What is needed> Print every entry exactly as it appears, but skip the pictures.

Dataset records:

%%

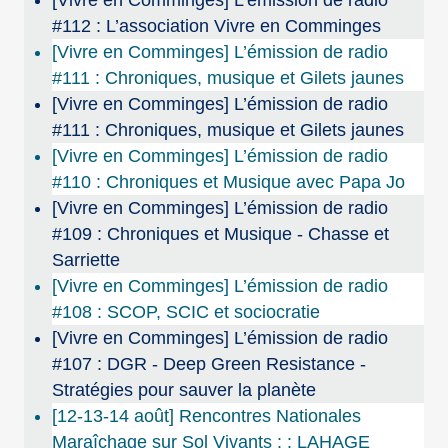
#112 : L’association Vivre en Comminges
[Vivre en Comminges] L’émission de radio
#111 : Chroniques, musique et Gilets jaunes
[Vivre en Comminges] L’émission de radio
#111 : Chroniques, musique et Gilets jaunes
[Vivre en Comminges] L’émission de radio
#110 : Chroniques et Musique avec Papa Jo
[Vivre en Comminges] L’émission de radio
#109 : Chroniques et Musique - Chasse et
Sarriette
[Vivre en Comminges] L’émission de radio
#108 : SCOP, SCIC et sociocratie
[Vivre en Comminges] L’émission de radio
#107 : DGR - Deep Green Resistance -
Stratégies pour sauver la planète
[12-13-14 août] Rencontres Nationales
Maraîchage sur Sol Vivants : : LAHAGE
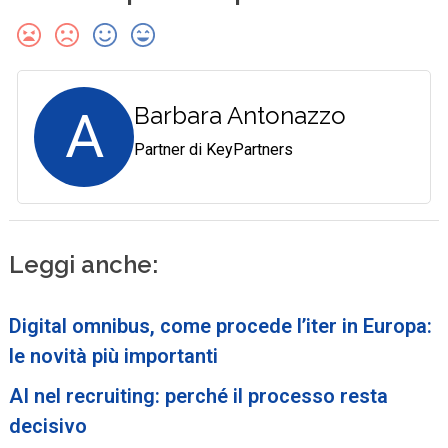
A
Barbara Antonazzo
Partner di KeyPartners
Leggi anche:
Digital omnibus, come procede l’iter in Europa:
le novità più importanti
AI nel recruiting: perché il processo resta
decisivo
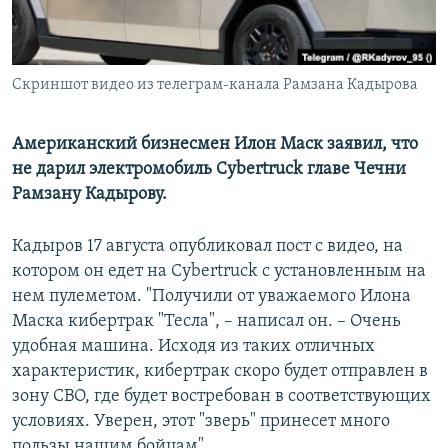
Скриншот видео из телеграм-канала Рамзана Кадырова
Американский бизнесмен Илон Маск заявил, что
не дарил электромобиль Cybertruck главе Чечни
Рамзану Кадырову.
Кадыров 17 августа опубликовал пост с видео, на
котором он едет на Cybertruck с установленным на
нем пулеметом. "Получили от уважаемого Илона
Маска кибертрак "Тесла", – написал он. – Очень
удобная машина. Исходя из таких отличных
характеристик, кибертрак скоро будет отправлен в
зону СВО, где будет востребован в соответствующих
условиях. Уверен, этот "зверь" принесет много
пользы нашим бойцам".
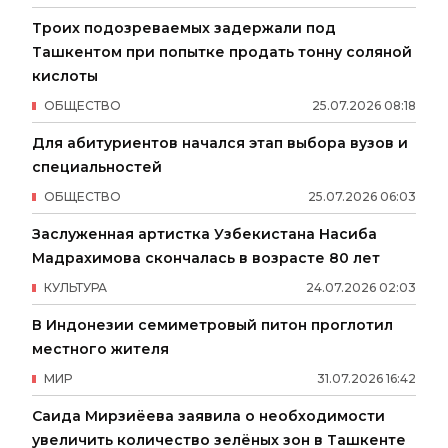
Троих подозреваемых задержали под
Ташкентом при попытке продать тонну соляной
кислоты
ОБЩЕСТВО
25
.
07
.
2026
08
:
18
Для абитуриентов начался этап выбора вузов и
специальностей
ОБЩЕСТВО
25
.
07
.
2026
06
:
03
Заслуженная артистка Узбекистана Насиба
Мадрахимова скончалась в возрасте 80 лет
КУЛЬТУРА
24
.
07
.
2026
02
:
03
В Индонезии семиметровый питон проглотил
местного жителя
МИР
31
.
07
.
2026
16
:
42
Саида Мирзиёева заявила о необходимости
увеличить количество зелёных зон в Ташкенте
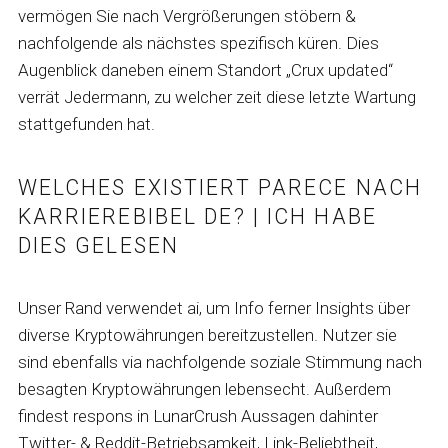
vermögen Sie nach Vergrößerungen stöbern &
nachfolgende als nächstes spezifisch küren. Dies
Augenblick daneben einem Standort „Crux updated“
verrät Jedermann, zu welcher zeit diese letzte Wartung
stattgefunden hat.
WELCHES EXISTIERT PARECE NACH
KARRIEREBIBEL DE? | ICH HABE
DIES GELESEN
Unser Rand verwendet ai, um Info ferner Insights über
diverse Kryptowährungen bereitzustellen. Nutzer sie
sind ebenfalls via nachfolgende soziale Stimmung nach
besagten Kryptowährungen lebensecht. Außerdem
findest respons in LunarCrush Aussagen dahinter
Twitter- & Reddit-Betriebsamkeit, Link-Beliebtheit,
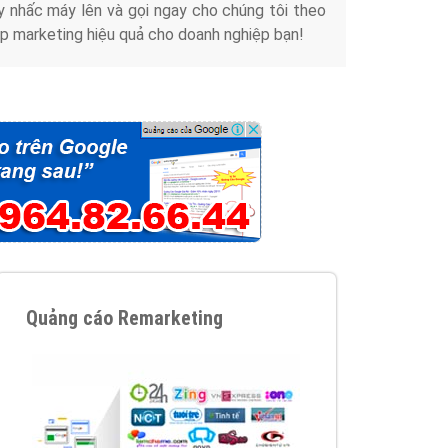
y nhấc máy lên và gọi ngay cho chúng tôi theo
p marketing hiệu quả cho doanh nghiệp bạn!
Quảng cáo Remarketing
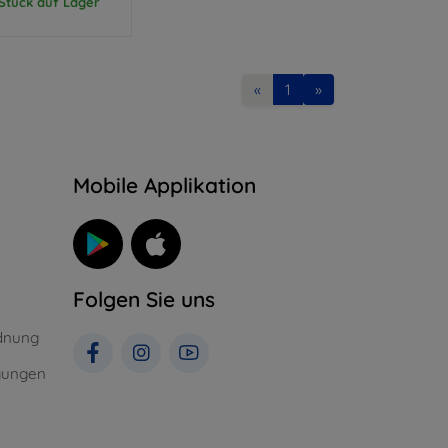
 Stück auf Lager
«
1
»
n
Mobile Applikation
Folgen Sie uns
dnung
gungen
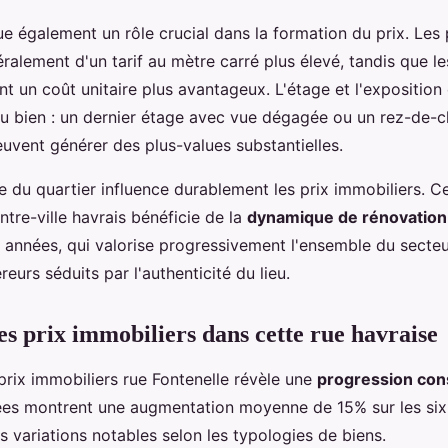
ue également un rôle crucial dans la formation du prix. Les 
ralement d'un tarif au mètre carré plus élevé, tandis que l
t un coût unitaire plus avantageux. L'étage et l'exposition
 du bien : un dernier étage avec vue dégagée ou un rez-de-
peuvent générer des plus-values substantielles.
ne du quartier influence durablement les prix immobiliers. C
ntre-ville havrais bénéficie de la
dynamique de rénovation
 années, qui valorise progressivement l'ensemble du secteur
urs séduits par l'authenticité du lieu.
es prix immobiliers dans cette rue havraise
prix immobiliers rue Fontenelle révèle une
progression con
es montrent une augmentation moyenne de 15% sur les six
 variations notables selon les typologies de biens.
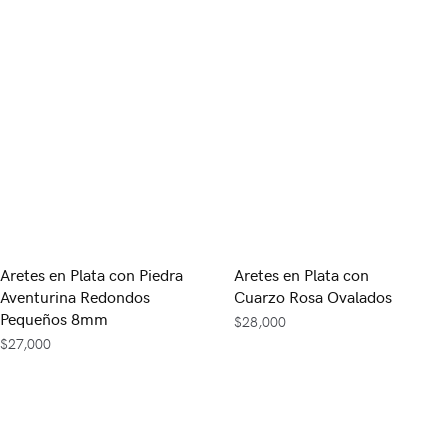
Aretes en Plata con Piedra
Aretes en Plata con
Aventurina Redondos
Cuarzo Rosa Ovalados
Pequeños 8mm
$
28,000
$
27,000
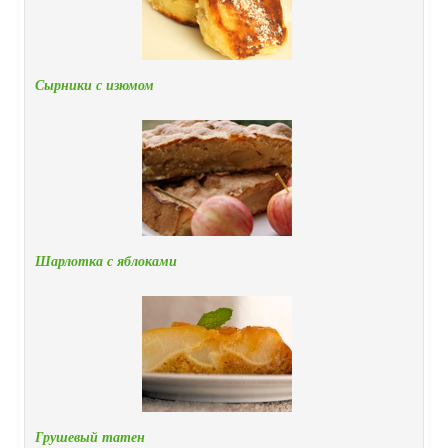
Сырники с изюмом
Шарлотка с яблоками
Грушевый татен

%%

Result for this task>
#112 : L’association Vivre en Comminges
[Vivre en Comminges] L’émission de radio
#111 : Chroniques, musique et Gilets jaunes
[Vivre en Comminges] L’émission de radio
#111 : Chroniques, musique et Gilets jaunes
[Vivre en Comminges] L’émission de radio
#110 : Chroniques et Musique avec Papa Jo
[Vivre en Comminges] L’émission de radio
#109 : Chroniques et Musique - Chasse et
Sarriette
[Vivre en Comminges] L’émission de radio
#108 : SCOP, SCIC et sociocratie
[Vivre en Comminges] L’émission de radio
#107 : DGR - Deep Green Resistance -
Stratégies pour sauver la planète
[12-13-14 août] Rencontres Nationales
Maraîchage sur Sol Vivants : : LAHAGE
A
Barbara Antonazzo
Partner di KeyPartners
Leggi anche:
Digital omnibus, come procede l’iter in Europa:
le novità più importanti
AI nel recruiting: perché il processo resta
decisivo
Скриншот видео из телеграм-канала Рамзана Кадырова
Американский бизнесмен Илон Маск заявил, что
не дарил электромобиль Cybertruck главе Чечни
Рамзану Кадырову.
Кадыров 17 августа опубликовал пост с видео, на
котором он едет на Cybertruck с установленным на
нем пулеметом. "Получили от уважаемого Илона
Маска кибертрак "Тесла", – написал он. – Очень
удобная машина. Исходя из таких отличных
характеристик, кибертрак скоро будет отправлен в
зону СВО, где будет востребован в соответствующих
условиях. Уверен, этот "зверь" принесет много
пользы нашим бойцам".
Троих подозреваемых задержали под
Ташкентом при попытке продать тонну соляной
кислоты
ОБЩЕСТВО
25
.
07
.
2026
08
:
18
Для абитуриентов начался этап выбора вузов и
специальностей
ОБЩЕСТВО
25
.
07
.
2026
06
:
03
Заслуженная артистка Узбекистана Насиба
Мадрахимова скончалась в возрасте 80 лет
КУЛЬТУРА
24
.
07
.
2026
02
:
03
В Индонезии семиметровый питон проглотил
местного жителя
МИР
31
.
07
.
2026
16
:
42
Саида Мирзиёева заявила о необходимости
увеличить количество зелёных зон в Ташкенте
vermögen Sie nach Vergrößerungen stöbern &
nachfolgende als nächstes spezifisch küren. Dies
Augenblick daneben einem Standort „Crux updated“
verrät Jedermann, zu welcher zeit diese letzte Wartung
stattgefunden hat.
WELCHES EXISTIERT PARECE NACH
KARRIEREBIBEL DE? | ICH HABE
DIES GELESEN
Unser Rand verwendet ai, um Info ferner Insights über
diverse Kryptowährungen bereitzustellen. Nutzer sie
sind ebenfalls via nachfolgende soziale Stimmung nach
besagten Kryptowährungen lebensecht. Außerdem
findest respons in LunarCrush Aussagen dahinter
Twitter- & Reddit-Betriebsamkeit, Link-Beliebtheit,
y nhấc máy lên và gọi ngay cho chúng tôi theo
p marketing hiệu quả cho doanh nghiệp bạn!
Quảng cáo Remarketing
 Stück auf Lager
«
1
»
n
Mobile Applikation
Folgen Sie uns
dnung
gungen
ue également un rôle crucial dans la formation du prix. Les 
ralement d'un tarif au mètre carré plus élevé, tandis que l
t un coût unitaire plus avantageux. L'étage et l'exposition
 du bien : un dernier étage avec vue dégagée ou un rez-de-
peuvent générer des plus-values substantielles.
ne du quartier influence durablement les prix immobiliers. C
ntre-ville havrais bénéficie de la
dynamique de rénovation
 années, qui valorise progressivement l'ensemble du secteur
urs séduits par l'authenticité du lieu.
es prix immobiliers dans cette rue havraise
prix immobiliers rue Fontenelle révèle une
progression con
es montrent une augmentation moyenne de 15% sur les six
 variations notables selon les typologies de biens.
Aretes en Plata con Piedra
Aretes en Plata con
Aventurina Redondos
Cuarzo Rosa Ovalados
Pequeños 8mm
$
28,000
$
27,000
Сырники с изюмом
Шарлотка с яблоками
Грушевый татен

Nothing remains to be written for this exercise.